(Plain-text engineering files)
___

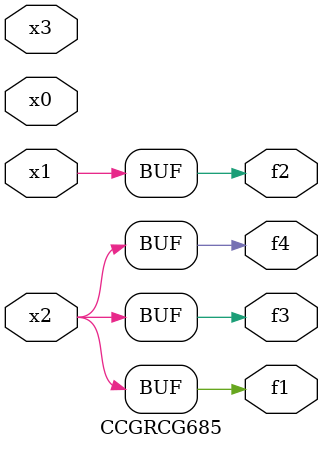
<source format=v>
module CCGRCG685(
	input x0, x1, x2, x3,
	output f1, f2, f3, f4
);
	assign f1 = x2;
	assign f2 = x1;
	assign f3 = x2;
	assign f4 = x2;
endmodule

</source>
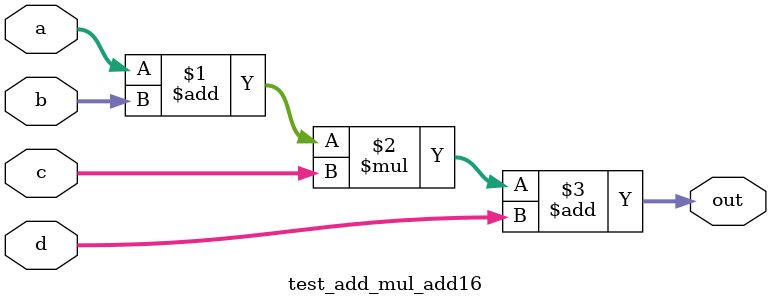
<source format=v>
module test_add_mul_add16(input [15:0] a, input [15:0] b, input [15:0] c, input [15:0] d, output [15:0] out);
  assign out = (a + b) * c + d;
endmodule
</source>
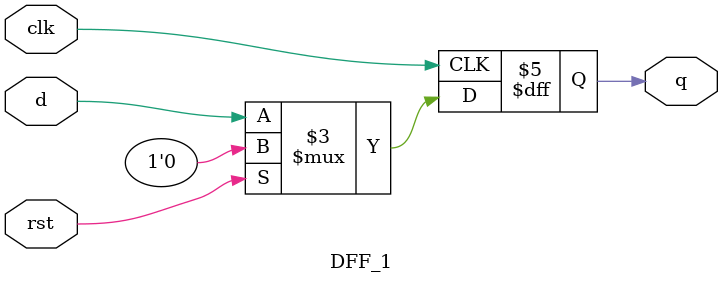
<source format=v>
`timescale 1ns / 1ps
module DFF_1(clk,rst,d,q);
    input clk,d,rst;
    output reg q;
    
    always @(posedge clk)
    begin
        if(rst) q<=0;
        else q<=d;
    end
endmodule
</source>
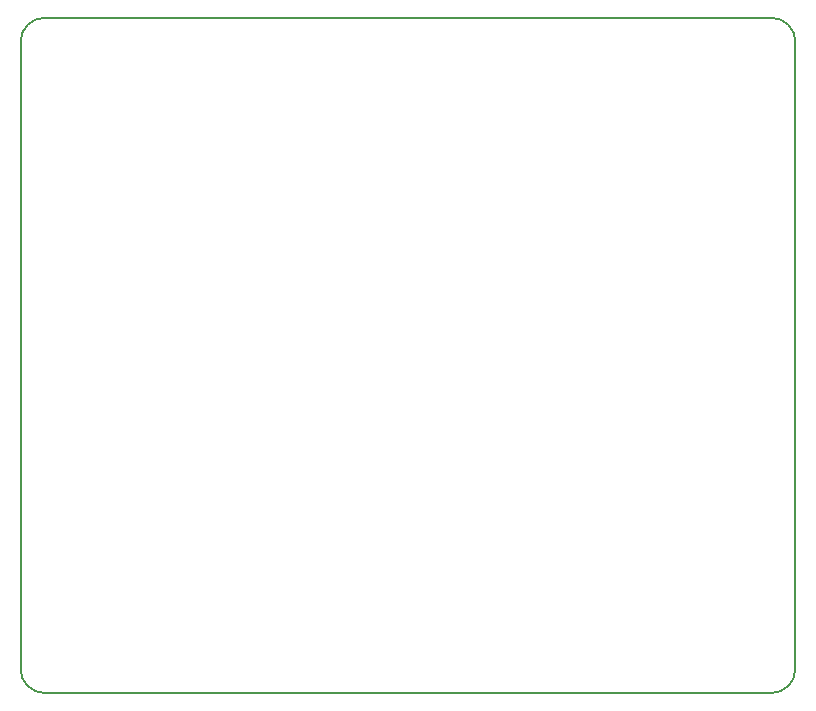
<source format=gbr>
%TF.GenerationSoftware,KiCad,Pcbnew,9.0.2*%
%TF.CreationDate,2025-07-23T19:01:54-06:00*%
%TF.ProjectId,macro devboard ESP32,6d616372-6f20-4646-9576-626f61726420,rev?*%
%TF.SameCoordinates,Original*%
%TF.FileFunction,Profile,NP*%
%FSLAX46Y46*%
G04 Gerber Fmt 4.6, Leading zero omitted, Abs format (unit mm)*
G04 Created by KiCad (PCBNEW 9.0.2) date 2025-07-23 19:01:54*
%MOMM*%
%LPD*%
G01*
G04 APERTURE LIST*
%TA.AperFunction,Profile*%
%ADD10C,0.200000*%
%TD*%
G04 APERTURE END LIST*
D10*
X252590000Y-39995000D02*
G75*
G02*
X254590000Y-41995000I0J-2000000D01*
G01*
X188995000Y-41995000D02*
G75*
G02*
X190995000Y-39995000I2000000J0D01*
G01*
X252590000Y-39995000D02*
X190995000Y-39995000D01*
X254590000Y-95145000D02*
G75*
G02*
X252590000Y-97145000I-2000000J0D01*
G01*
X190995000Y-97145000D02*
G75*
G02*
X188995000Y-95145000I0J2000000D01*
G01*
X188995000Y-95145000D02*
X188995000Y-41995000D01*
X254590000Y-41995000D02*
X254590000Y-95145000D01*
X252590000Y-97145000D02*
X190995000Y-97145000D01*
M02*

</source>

___

REQUIRED ACTION: Across the data, how many lines contain the string "assign"? Only the number is wanted.

RESULT OF THE TASK: 5